Rew was right, I knew. He had always been smarter than me, and he was now. But the problem was, I couldn’t see the angry man so much in Andrew Snow. I looked for him, plenty. I looked for him when Andrew Snow made muffins, or read books in the chair by the door, or told about his father, who taught him about moss in the woods. I looked for him, trying to put the pieces of Andrew Snow together. But no matter how hard I tried, I just couldn’t do it.

And so for a while, I pretended, like I’d always done out in the Zebra Forest. Only this time, Andrew Snow wasn’t a test pilot or a spy. He was a librarian. My father. And he was on vacation with us for a while, because it was summer and his library had closed.

Only Andrew Snow wasn’t very good at pretending. On day nineteen, he stood by the kitchen door, peering through its little square windows at the Zebra.

“I used to look at those trees all the time,” he said when he heard me come into the kitchen. “But I never saw all of them. The wall blocked them. I never realized how nice the trunks were, too.”

I looked out the back window to the side of the door, realizing with a start that he had washed it. I could see the Zebra Forest clearly, those white trunks and deep brown ones bright in the midday sun.

I tried to pretend he hadn’t mentioned the wall.

“The white ones peel,” I said to him. “The bark comes off in strips, and we write on them sometimes, Rew and me. We have a whole pile of bark messages buried out there.”

Andrew Snow nodded at that, but he didn’t stop looking at the forest. “I used to spend a lot of my free time looking at the tops of the trees,” he said. “Back in prison. I liked the fall, especially. The leaves turn orange and red then, and I liked to think how much my father would have loved this place.”

I sighed. The word
prison
didn’t fit in with my library pretending, so I gave it up.

“Is that why you came this way?” I asked him.

He didn’t answer for a while. He left the window and went to the sink, washed his hands, and took out the vegetables, getting ready to start dinner. He was quiet so long, I thought he wouldn’t answer me. I thought maybe I’d stumbled onto one of his rules, found a question that silenced him. But after a while, when he was sitting at the kitchen table, he said, “I guess that’s it. I hadn’t really thought of it. A few weeks before the riot, some of the guys were talking about running. I didn’t pay that much attention. I didn’t think they’d ever do it. They all liked to talk, especially during meals. And they said if they ever got a chance to run, they’d head down the highway, get a car somewhere, and head straight for the city.”

“How come?” I asked.

He shrugged as if the answer were obvious. “You could lose yourself easier in a city, I guess.”

Lose yourself. I’d never heard anyone say that before. I didn’t like the idea of it at all. But I thought I might know what it meant.
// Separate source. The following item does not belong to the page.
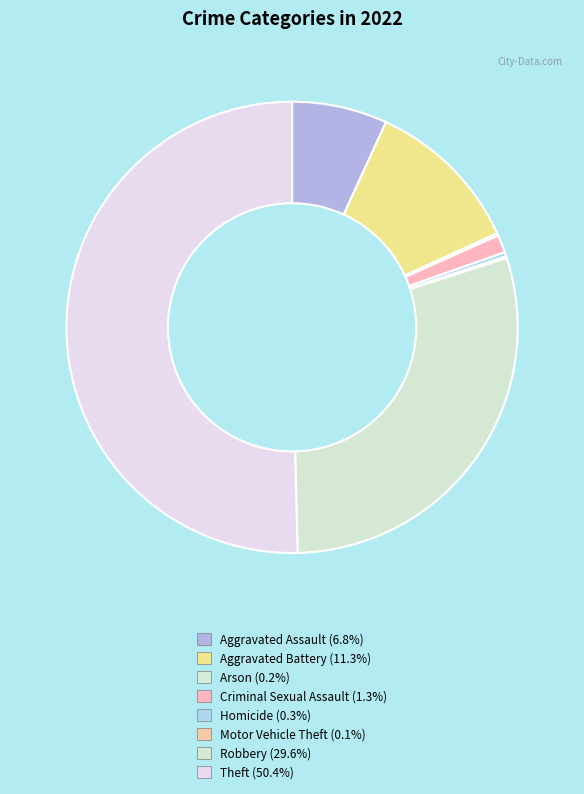

What is the majority slice?

Theft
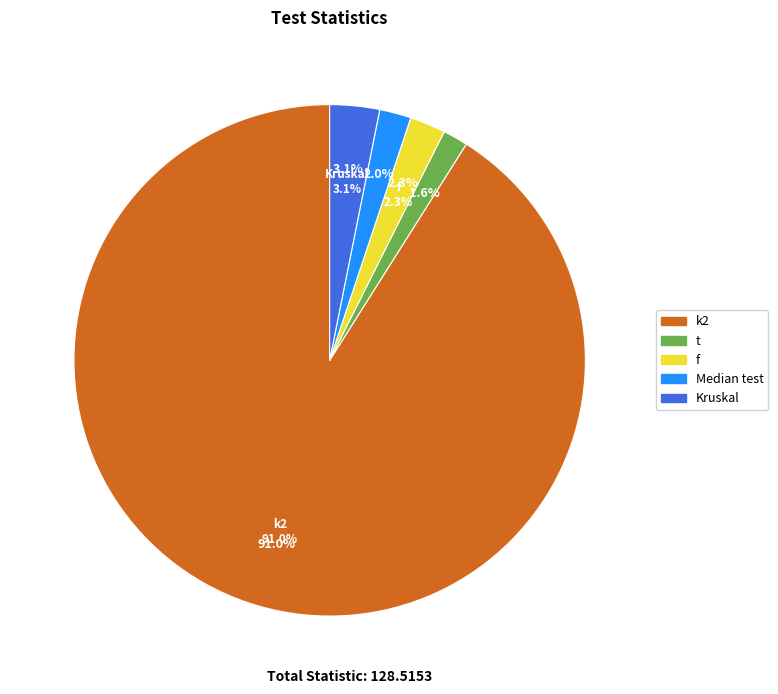

The Kruskal slice represents 3% of the pie. True or false?

True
“So that’s what they did?” I asked.

“I guess so. Once they’d gotten the gates open, that’s where they all ran to. Half the prison ran out down the highway. But I just turned around and went round the back, to the woods. No one else did. The guys had all said you’d lose your way in those woods and probably starve. But I didn’t think so. I’d been in woods once or twice. Besides, I wanted to see what those trees looked like up close. Maybe that was it.”

Until he said it, I hadn’t realized that I’d been hoping something. Sometimes you don’t know you want something until you don’t get it. But when Andrew Snow said that, I realized I’d been wishing he’d been lying that night when he acted like he didn’t know we were there. I’d been hoping he had come looking for us. It was only when he told me about the trees that I knew it wasn’t true.